Based on period the sources of finance are both long term and short term. Long term sources of finance are equity shares, preference shares, debenture, long term loans and fixed deposits. Short term sources of finance are bank credit, customer advances, trade credit, factoring, public deposits and money market instruments.
Based on ownership it is seen that sources of finance are shares capital, earnings, retained earnings and surplus and profits. Moreover, based on ownership there are borrowed capital as well such as debenture, bonds, public deposits and loans from bank and financial institutions.
Sources of finance used by the business also depends on generation such as internal and external sources. Internal sources are the ones that is received from inside of the organization such as retained earnings, depreciation funds and business surplus. Moreover, funds that are sourced from outside of the organization are from share capital, debenture, public deposits and bank loans.
Lastly finance is also sourced from various mode of finance such security finance like shares capital and debenture, retained earnings and depreciation funds and loan financing mode. Security finance are the one that is issued from securities such as shares and debenture. Organizations are also seen to source their financial needs from ownership securities like capital stock . This shows that organizations receive funds from various sources and some help in increasing their liabilities, while some are sourced from their own earnings and surplus without much liabilities.

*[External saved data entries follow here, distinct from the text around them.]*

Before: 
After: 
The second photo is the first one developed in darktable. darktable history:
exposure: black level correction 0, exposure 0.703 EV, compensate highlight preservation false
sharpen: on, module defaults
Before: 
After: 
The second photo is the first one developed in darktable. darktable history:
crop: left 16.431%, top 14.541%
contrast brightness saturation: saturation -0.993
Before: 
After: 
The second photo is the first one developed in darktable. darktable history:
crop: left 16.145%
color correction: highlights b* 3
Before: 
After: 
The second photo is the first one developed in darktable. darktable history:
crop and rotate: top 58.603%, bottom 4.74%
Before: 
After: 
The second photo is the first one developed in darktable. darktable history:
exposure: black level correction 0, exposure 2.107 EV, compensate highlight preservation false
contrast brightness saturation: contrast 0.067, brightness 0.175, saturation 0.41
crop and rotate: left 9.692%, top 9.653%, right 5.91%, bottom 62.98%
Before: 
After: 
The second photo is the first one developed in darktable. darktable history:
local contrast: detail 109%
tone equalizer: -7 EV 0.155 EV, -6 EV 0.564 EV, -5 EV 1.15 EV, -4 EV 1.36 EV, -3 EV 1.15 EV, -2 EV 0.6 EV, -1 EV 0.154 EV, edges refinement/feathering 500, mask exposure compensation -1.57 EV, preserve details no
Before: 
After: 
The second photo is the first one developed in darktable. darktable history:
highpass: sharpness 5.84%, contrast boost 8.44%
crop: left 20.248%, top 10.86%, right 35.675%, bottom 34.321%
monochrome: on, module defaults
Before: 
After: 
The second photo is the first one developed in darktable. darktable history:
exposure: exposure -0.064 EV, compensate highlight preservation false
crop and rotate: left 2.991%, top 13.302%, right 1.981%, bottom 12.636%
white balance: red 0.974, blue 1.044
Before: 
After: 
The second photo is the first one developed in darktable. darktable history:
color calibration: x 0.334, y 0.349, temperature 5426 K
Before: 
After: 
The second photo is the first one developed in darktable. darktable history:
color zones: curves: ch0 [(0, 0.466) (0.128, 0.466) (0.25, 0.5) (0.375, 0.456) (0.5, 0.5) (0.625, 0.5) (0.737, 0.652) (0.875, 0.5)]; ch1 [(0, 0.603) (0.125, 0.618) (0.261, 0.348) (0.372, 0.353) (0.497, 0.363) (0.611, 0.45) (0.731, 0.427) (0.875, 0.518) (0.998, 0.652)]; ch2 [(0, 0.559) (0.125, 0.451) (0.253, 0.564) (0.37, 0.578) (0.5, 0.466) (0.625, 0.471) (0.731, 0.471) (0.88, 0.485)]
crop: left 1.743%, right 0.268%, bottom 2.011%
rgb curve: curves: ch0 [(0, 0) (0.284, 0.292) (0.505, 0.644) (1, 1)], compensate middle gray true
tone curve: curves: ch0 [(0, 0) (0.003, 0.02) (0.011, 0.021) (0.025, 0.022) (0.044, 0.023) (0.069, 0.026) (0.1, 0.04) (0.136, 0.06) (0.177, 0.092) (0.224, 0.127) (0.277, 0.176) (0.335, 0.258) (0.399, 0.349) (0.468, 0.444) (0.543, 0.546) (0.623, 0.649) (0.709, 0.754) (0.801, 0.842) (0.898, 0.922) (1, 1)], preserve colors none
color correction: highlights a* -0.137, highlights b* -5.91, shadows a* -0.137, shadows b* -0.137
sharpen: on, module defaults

From the above analysis it can be concluded that financial management is an integral part of the business it helps the organization to effectively maximize their profit and wealth. Moreover, financial management helps the business to indulge in effective financial planning, acquisition of funds, financial decisions and increasing overall value of the funds. The process of implementing financial management depends on the financial manager who is responsible to forecast the financial requirement of the business and acquire necessary funds from different sources such as internal sources, external sources, long term sources, short term sources and other mode of finance. It is with their efforts the overall liability of the business is decided.